> SOURCE EXTRACT:
########

Concurrent Bloom Filter — Find the Bug¶
Each snippet contains a real concurrency bug, sizing bug, or operational bug. Find it, explain it, fix it.
Bug 1 — Missing wrapper¶
var f = bloom.NewWithEstimates(1_000_000, 0.01)
func handler(w http.ResponseWriter, r *http.Request) {
id := r.URL.Query().Get("id")
if f.TestString(id) {
w.Write([]byte("maybe"))
} else {
w.Write([]byte("no"))
}
}
func register(w http.ResponseWriter, r *http.Request) {
id := r.URL.Query().Get("id")
f.AddString(id)
w.Write([]byte("added"))
}
Bug. The *bloom.BloomFilter is shared across HTTP handlers (each handler runs in its own goroutine), but the library is not safe for concurrent use. Concurrent Add and Test can race on the underlying bitset, producing torn reads and lost bits — and therefore false negatives.
Fix. Wrap with sync.RWMutex:
var (
mu sync.RWMutex
f = bloom.NewWithEstimates(1_000_000, 0.01)
)
func handler(...) {
mu.RLock()
present := f.TestString(id)
mu.RUnlock()
...
}
func register(...) {
mu.Lock()
f.AddString(id)
mu.Unlock()
}
Bug 2 — Update filter before truth¶
func (s *Service) Register(id, email string) error {
s.filter.AddString(id) // 1. filter first
return s.db.Insert(id, email) // 2. db second
}
Bug. Cache-aside ordering is violated. If db.Insert fails (DB outage, validation error, conflict), the filter is now polluted with an ID that has no corresponding row. Future Tests for that ID will say "maybe present"; the DB will say "not found"; the user observes "this user does not exist" with a wasted DB round trip.
Fix. Update truth first, filter second:
func (s *Service) Register(id, email string) error {
if err := s.db.Insert(id, email); err != nil {
return err
}
s.filter.AddString(id)
return nil
}
Bug 3 — Undersized filter¶
filter := bloom.NewWithEstimates(100, 0.01)
for _, id := range allUsers { // allUsers has 100,000 entries
filter.AddString(id)
}
Bug. Filter is sized for 100 items; we added 100 000. The bitset is fully saturated. FPR is essentially 1.0 — every Test returns "maybe." The filter is useless.

########

> SOURCE MATERIAL:

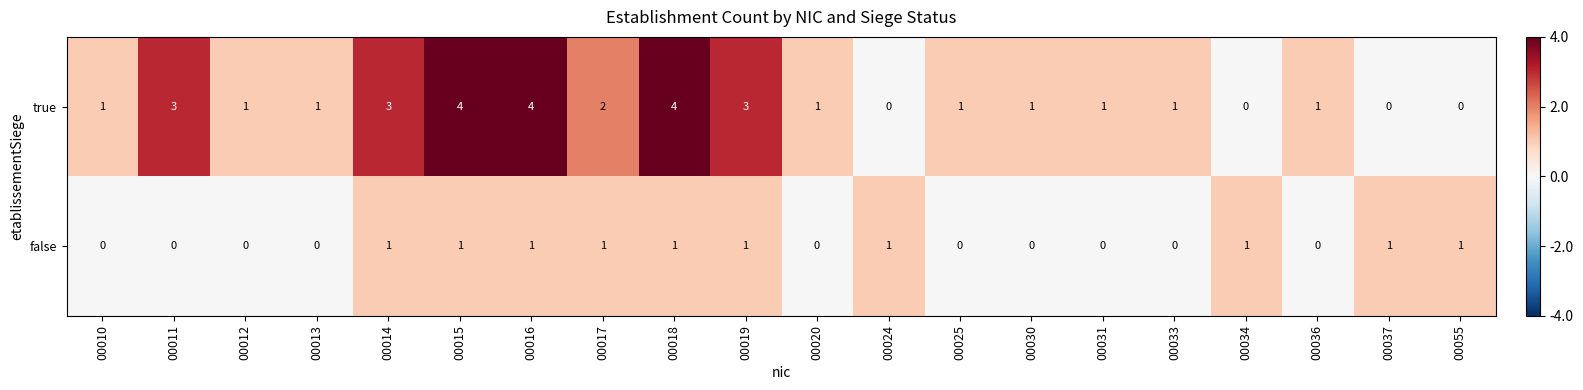

What value does the true series have at 00019?

3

########

> PROBLEM STATEMENT:
Edit the concurrent Bloom filter text between "mu.RUnlock()" and "DB round trip.", inclusive, so that "failure" stands in place of "outage", and give that stretch again.

> SOLVED EXERCISE:
mu.RUnlock()
...
}
func register(...) {
mu.Lock()
f.AddString(id)
mu.Unlock()
}
Bug 2 — Update filter before truth¶
func (s *Service) Register(id, email string) error {
s.filter.AddString(id) // 1. filter first
return s.db.Insert(id, email) // 2. db second
}
Bug. Cache-aside ordering is violated. If db.Insert fails (DB failure, validation error, conflict), the filter is now polluted with an ID that has no corresponding row. Future Tests for that ID will say "maybe present"; the DB will say "not found"; the user observes "this user does not exist" with a wasted DB round trip.